What is expected:
Starting at the first line of the listing below, repeat each line exactly until the line containing "Bitcoin & Keamanan", which you include. Leave out pictures.
═════ Raw data ═════
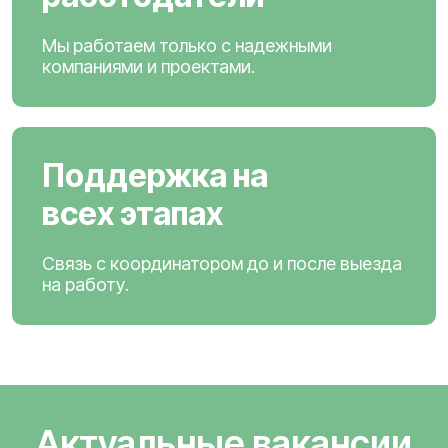
Мы работаем только с надежными
компаниями и проектами.
Поддержка на
всех этапах
Связь с координатором до и после выезда
на работу.
Актуальные вакансии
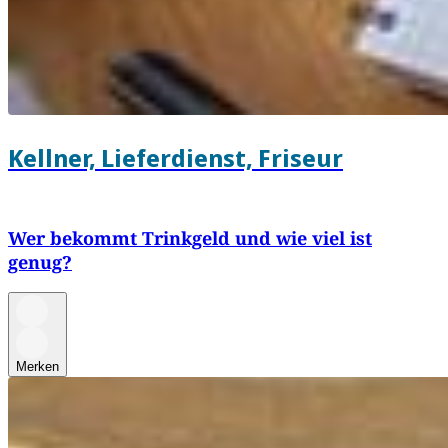
Kellner, Lieferdienst, Friseur
Wer bekommt Trinkgeld und wie viel ist
genug?
Merken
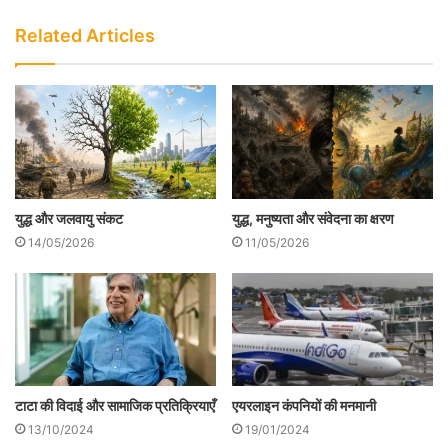
नारद जी अवतीर्ण हुए और ब्रह्माजी के मानस पुत्र
Related Articles
कहलाए। इससे ये स्पष्ट हो जाता है कि नारद जी
भगवान ब्रह्मा जी के ही मानस पुत्र थे।
युद्ध और जलवायु संकट
युद्ध, मनुष्यता और संवेदना का क्षरण
14/05/2026
11/05/2026
श्री नारायण के वरदान से ही नारद मुनि वैकुण्ठ सहित
एयरलाइन कंपनियों की मनमानी
टाटा की विदाई और सामाजिक प्रतिक्रियाएँ
19/01/2024
13/10/2024
तीनों लोकों में बेरोकटोक विचरण करने लगे। पलक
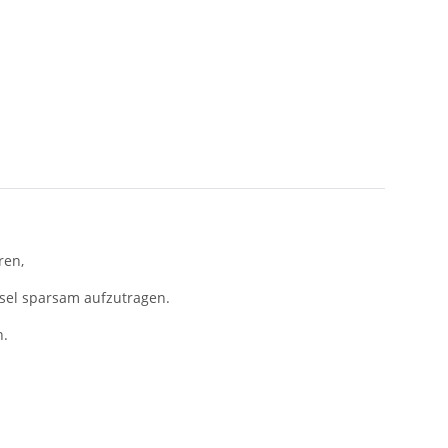
ren,
nsel sparsam aufzutragen.
n.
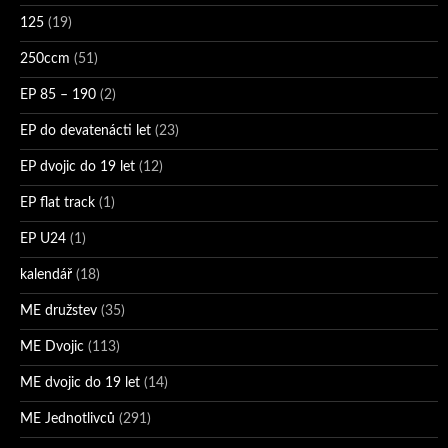
125
(19)
250ccm
(51)
EP 85 – 190
(2)
EP do devatenácti let
(23)
EP dvojic do 19 let
(12)
EP flat track
(1)
EP U24
(1)
kalendář
(18)
ME družstev
(35)
ME Dvojic
(113)
ME dvojic do 19 let
(14)
ME Jednotlivců
(291)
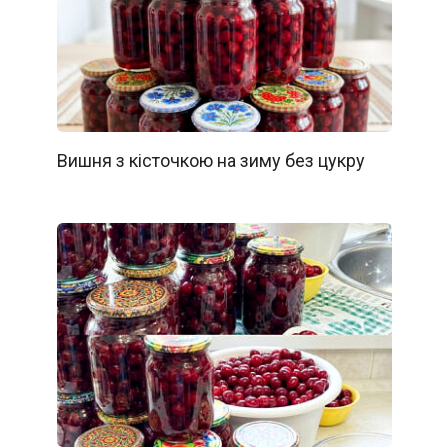
Вишня з кісточкою на зиму без цукру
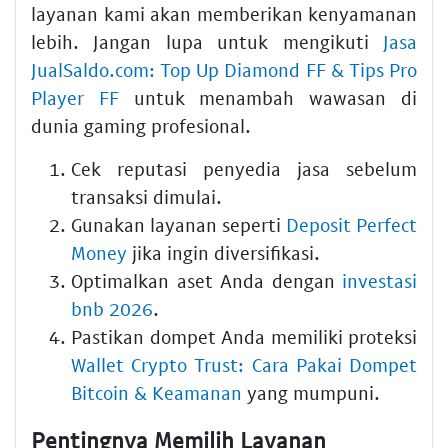
layanan kami akan memberikan kenyamanan
lebih. Jangan lupa untuk mengikuti
Jasa
JualSaldo.com: Top Up Diamond FF & Tips Pro
Player FF
untuk menambah wawasan di
dunia gaming profesional.
Cek reputasi penyedia jasa sebelum
transaksi dimulai.
Gunakan layanan seperti
Deposit Perfect
Money
jika ingin diversifikasi.
Optimalkan aset Anda dengan
investasi
bnb 2026
.
Pastikan dompet Anda memiliki proteksi
Wallet Crypto Trust: Cara Pakai Dompet
Bitcoin & Keamanan
yang mumpuni.
Pentingnya Memilih Layanan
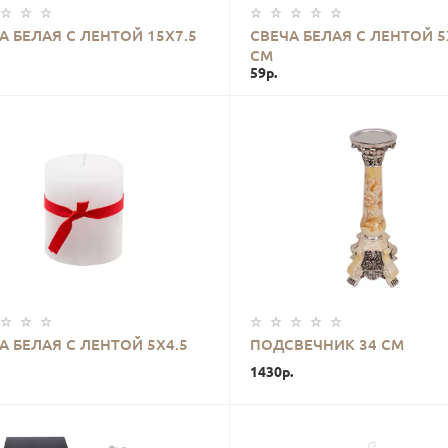
КУПИТЬ
КУПИТЬ
А БЕЛАЯ С ЛЕНТОЙ 15Х7.5
СВЕЧА БЕЛАЯ С ЛЕНТОЙ 5
СМ
59р.
КУПИТЬ
КУПИТЬ
А БЕЛАЯ С ЛЕНТОЙ 5Х4.5
ПОДСВЕЧНИК 34 СМ
1430р.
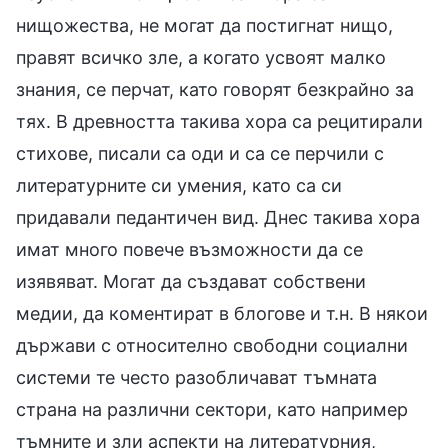
нищожества, не могат да постигнат нищо,
правят всичко зле, а когато усвоят малко
знания, се перчат, като говорят безкрайно за
тях. В древността такива хора са рецитирали
стихове, писали са оди и са се перчили с
литературните си умения, като са си
придавали педантичен вид. Днес такива хора
имат много повече възможности да се
изявяват. Могат да създават собствени
медии, да коментират в блогове и т.н. В някои
държави с относително свободни социални
системи те често разобличават тъмната
страна на различни сектори, като например
тъмните и зли аспекти на литературния,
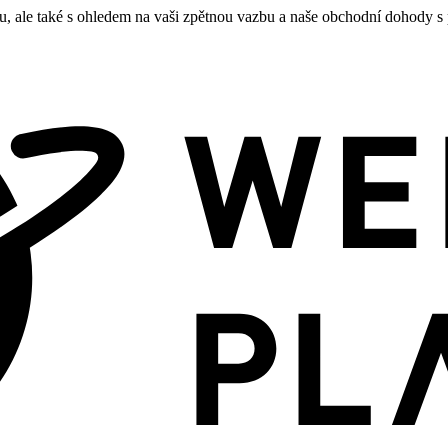
 ale také s ohledem na vaši zpětnou vazbu a naše obchodní dohody s p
═════
Solution to the problem:
Мы работаем только с надежными
компаниями и проектами.
Поддержка на
всех этапах
Связь с координатором до и после выезда
на работу.
Актуальные вакансии
Kellner, Lieferdienst, Friseur
Wer bekommt Trinkgeld und wie viel ist
genug?
Merken
नारद जी अवतीर्ण हुए और ब्रह्माजी के मानस पुत्र
Related Articles
कहलाए। इससे ये स्पष्ट हो जाता है कि नारद जी
भगवान ब्रह्मा जी के ही मानस पुत्र थे।
युद्ध और जलवायु संकट
युद्ध, मनुष्यता और संवेदना का क्षरण
14/05/2026
11/05/2026
श्री नारायण के वरदान से ही नारद मुनि वैकुण्ठ सहित
एयरलाइन कंपनियों की मनमानी
टाटा की विदाई और सामाजिक प्रतिक्रियाएँ
19/01/2024
13/10/2024
तीनों लोकों में बेरोकटोक विचरण करने लगे। पलक
ren,
nsel sparsam aufzutragen.
n.
125
(19)
250ccm
(51)
EP 85 – 190
(2)
EP do devatenácti let
(23)
EP dvojic do 19 let
(12)
EP flat track
(1)
EP U24
(1)
kalendář
(18)
ME družstev
(35)
ME Dvojic
(113)
ME dvojic do 19 let
(14)
ME Jednotlivců
(291)
Вишня з кісточкою на зиму без цукру
layanan kami akan memberikan kenyamanan
lebih. Jangan lupa untuk mengikuti
Jasa
JualSaldo.com: Top Up Diamond FF & Tips Pro
Player FF
untuk menambah wawasan di
dunia gaming profesional.
Cek reputasi penyedia jasa sebelum
transaksi dimulai.
Gunakan layanan seperti
Deposit Perfect
Money
jika ingin diversifikasi.
Optimalkan aset Anda dengan
investasi
bnb 2026
.
Pastikan dompet Anda memiliki proteksi
Wallet Crypto Trust: Cara Pakai Dompet
Bitcoin & Keamanan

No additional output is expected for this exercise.